21st century works in the Vitra Design Museum Schaudepot collection as re-organised in context of Spot On

21st century works in the Vitra Design Museum Schaudepot collection as re-organised in context of Spot On

1. As ever at this point, we fully accept that gender is but one of the inherent prejudices in the popular (hi)story of (furniture) design that needs to be dismantled, there are others; however, that the subject at hand is gender we therefore discuss in terms of gender. Which isn’t to deny the other areas that need to be better documented and more regularly discussed

2. Commercial portfolios naturally also often contain works that are interesting, relevant and challenging, but also a lot of commercially driven objects, in many regards a test for the relevance of any given furniture manufacturer is the mix of interesting, relevant and challenging objects and commercially driven objects. We are very much exaggerating the situation here as a rhetorical tool.

3. In Göran Schildt, Alvar Aalto. The decisive years (1986) there is a sketch on page 86 for a “sprung version” of the Paimio whose silhouette is even closer to that of Maija-Liisa Komulainen’s chair, as is the idea of bringing in resilient seating to a static object. The Aaltos realised the sprung version in the wooden cantilever Armchair 42. While the title of Schildt’s book neatly illustrates another part of the problem……..

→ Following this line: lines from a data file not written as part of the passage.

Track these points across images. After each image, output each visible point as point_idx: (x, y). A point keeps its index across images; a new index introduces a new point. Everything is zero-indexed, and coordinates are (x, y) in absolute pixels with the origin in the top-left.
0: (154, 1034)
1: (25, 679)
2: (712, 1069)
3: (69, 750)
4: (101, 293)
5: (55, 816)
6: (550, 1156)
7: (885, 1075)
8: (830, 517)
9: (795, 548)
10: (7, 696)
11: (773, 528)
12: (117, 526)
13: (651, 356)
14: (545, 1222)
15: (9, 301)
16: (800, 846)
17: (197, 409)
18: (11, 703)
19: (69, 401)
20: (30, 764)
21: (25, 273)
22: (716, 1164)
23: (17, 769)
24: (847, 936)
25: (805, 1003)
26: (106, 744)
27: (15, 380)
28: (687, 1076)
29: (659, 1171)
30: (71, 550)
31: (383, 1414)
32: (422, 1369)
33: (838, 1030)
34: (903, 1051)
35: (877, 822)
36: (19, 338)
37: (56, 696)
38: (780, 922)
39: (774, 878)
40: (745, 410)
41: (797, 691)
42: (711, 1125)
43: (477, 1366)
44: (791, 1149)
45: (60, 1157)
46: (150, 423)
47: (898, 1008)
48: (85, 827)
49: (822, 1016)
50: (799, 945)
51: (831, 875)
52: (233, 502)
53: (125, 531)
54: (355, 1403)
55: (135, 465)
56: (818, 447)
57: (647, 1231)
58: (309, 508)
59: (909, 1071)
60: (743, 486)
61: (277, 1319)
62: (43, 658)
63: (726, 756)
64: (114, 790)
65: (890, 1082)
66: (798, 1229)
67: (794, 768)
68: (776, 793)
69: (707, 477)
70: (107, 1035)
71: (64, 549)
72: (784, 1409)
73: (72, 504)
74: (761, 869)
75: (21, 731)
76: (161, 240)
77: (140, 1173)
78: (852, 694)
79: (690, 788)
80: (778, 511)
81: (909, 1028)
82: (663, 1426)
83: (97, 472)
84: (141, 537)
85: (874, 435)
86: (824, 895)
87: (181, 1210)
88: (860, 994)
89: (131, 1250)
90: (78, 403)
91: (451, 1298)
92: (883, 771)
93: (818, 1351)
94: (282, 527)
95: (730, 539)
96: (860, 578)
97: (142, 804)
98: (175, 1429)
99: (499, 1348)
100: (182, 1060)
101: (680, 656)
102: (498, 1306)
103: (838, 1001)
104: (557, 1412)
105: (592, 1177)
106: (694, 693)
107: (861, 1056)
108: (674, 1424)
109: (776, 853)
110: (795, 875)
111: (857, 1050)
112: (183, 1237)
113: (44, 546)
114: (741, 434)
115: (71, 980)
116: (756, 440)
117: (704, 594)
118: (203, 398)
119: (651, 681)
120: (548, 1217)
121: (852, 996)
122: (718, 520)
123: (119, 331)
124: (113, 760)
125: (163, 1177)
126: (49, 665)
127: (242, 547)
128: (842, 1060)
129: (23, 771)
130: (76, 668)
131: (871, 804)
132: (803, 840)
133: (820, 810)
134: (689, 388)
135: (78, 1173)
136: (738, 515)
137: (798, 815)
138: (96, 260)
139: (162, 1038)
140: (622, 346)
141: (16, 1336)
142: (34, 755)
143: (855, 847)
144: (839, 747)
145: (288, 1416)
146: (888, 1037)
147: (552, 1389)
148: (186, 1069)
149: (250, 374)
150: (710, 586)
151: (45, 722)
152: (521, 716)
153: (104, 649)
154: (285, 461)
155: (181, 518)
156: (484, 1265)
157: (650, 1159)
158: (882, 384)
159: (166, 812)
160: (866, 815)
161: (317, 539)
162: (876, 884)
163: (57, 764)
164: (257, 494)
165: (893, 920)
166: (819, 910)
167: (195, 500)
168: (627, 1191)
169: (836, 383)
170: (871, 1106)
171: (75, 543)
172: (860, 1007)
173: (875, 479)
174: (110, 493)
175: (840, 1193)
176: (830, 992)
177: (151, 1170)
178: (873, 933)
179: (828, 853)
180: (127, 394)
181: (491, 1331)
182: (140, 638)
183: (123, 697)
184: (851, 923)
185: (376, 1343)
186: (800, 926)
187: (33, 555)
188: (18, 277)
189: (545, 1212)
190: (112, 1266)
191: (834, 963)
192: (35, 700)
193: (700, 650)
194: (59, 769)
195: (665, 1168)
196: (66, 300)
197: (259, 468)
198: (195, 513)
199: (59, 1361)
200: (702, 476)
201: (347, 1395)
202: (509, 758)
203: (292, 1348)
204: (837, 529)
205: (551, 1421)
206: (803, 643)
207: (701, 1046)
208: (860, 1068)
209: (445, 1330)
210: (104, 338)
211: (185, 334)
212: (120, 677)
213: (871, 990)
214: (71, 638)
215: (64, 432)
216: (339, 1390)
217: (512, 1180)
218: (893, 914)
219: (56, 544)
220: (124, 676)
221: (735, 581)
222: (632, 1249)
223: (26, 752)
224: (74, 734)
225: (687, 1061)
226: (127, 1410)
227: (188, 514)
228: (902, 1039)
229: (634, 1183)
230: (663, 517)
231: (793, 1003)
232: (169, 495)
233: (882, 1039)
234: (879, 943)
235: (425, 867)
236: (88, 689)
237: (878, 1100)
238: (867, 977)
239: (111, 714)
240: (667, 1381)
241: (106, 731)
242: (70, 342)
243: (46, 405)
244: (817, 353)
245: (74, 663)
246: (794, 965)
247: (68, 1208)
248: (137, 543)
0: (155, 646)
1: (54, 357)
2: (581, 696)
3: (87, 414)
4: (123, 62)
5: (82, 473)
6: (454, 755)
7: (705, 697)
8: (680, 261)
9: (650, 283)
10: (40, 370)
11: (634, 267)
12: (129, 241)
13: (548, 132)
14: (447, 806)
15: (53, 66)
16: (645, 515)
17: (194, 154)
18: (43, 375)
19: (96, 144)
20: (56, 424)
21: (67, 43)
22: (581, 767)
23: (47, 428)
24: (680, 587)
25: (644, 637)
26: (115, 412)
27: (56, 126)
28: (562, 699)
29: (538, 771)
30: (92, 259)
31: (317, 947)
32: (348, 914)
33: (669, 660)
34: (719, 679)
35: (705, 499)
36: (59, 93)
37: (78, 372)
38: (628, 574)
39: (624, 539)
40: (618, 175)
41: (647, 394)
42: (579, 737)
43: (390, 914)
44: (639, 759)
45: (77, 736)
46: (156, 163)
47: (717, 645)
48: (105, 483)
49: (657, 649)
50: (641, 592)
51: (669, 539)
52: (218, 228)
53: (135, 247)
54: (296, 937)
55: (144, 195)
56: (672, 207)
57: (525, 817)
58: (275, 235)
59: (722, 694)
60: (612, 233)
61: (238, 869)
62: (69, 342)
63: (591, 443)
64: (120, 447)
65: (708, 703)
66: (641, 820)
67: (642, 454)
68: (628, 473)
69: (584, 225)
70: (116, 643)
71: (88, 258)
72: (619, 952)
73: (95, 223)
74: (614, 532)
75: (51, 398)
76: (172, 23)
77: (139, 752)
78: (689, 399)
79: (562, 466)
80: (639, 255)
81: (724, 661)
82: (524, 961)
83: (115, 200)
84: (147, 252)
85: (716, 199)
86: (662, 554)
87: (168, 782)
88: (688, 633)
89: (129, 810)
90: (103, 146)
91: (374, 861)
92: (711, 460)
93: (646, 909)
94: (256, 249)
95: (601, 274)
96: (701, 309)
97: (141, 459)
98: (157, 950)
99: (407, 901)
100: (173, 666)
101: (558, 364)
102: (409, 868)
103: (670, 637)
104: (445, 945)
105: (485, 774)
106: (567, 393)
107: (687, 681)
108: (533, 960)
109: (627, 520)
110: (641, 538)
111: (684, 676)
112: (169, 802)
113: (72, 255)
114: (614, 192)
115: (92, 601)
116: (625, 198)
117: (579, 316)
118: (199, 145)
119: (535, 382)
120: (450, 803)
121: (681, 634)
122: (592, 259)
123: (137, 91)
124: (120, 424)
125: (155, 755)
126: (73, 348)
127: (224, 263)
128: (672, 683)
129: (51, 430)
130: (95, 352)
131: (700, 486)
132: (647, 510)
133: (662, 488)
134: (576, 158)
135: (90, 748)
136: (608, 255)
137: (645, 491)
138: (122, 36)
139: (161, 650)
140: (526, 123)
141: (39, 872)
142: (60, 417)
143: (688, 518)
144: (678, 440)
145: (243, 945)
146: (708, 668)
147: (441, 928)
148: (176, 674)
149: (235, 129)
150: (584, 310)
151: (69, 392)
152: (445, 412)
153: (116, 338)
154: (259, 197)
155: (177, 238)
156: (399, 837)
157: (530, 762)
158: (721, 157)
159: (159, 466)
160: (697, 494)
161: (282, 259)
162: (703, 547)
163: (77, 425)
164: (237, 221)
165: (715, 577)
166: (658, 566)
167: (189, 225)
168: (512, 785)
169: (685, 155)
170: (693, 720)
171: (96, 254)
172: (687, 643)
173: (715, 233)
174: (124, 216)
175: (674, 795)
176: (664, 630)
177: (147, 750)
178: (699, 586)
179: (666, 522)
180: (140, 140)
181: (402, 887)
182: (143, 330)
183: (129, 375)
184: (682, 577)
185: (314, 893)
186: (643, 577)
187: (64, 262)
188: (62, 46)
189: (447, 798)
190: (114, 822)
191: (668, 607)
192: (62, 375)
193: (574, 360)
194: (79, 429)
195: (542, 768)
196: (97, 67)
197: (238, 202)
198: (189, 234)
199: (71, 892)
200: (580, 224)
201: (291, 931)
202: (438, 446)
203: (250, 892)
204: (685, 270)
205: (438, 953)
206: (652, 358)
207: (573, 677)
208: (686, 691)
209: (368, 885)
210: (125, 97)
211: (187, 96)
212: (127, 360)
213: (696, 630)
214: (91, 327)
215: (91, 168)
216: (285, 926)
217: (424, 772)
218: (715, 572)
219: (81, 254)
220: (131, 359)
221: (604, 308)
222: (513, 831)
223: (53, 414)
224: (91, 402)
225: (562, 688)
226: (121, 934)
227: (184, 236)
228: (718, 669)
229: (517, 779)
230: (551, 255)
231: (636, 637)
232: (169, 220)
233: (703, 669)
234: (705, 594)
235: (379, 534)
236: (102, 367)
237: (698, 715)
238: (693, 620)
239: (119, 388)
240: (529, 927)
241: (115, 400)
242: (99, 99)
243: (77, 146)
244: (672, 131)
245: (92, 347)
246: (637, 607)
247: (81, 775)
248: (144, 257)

4. Yes, and as ever, quality not quantity must be the guiding principle of a meaningful collection, but the numbers also have to be probable and ones that can be defended without relying on Johnsonian logic. And, for example the “Highlights” section of the Vitra Design Museum’s online collection is all male, save Ray Eames alongside Charles, Is that probable? 7000 items of furniture from across neigh on 200 years, but the “Highlights” are all by males? Are there no works by females that could be added to that cake?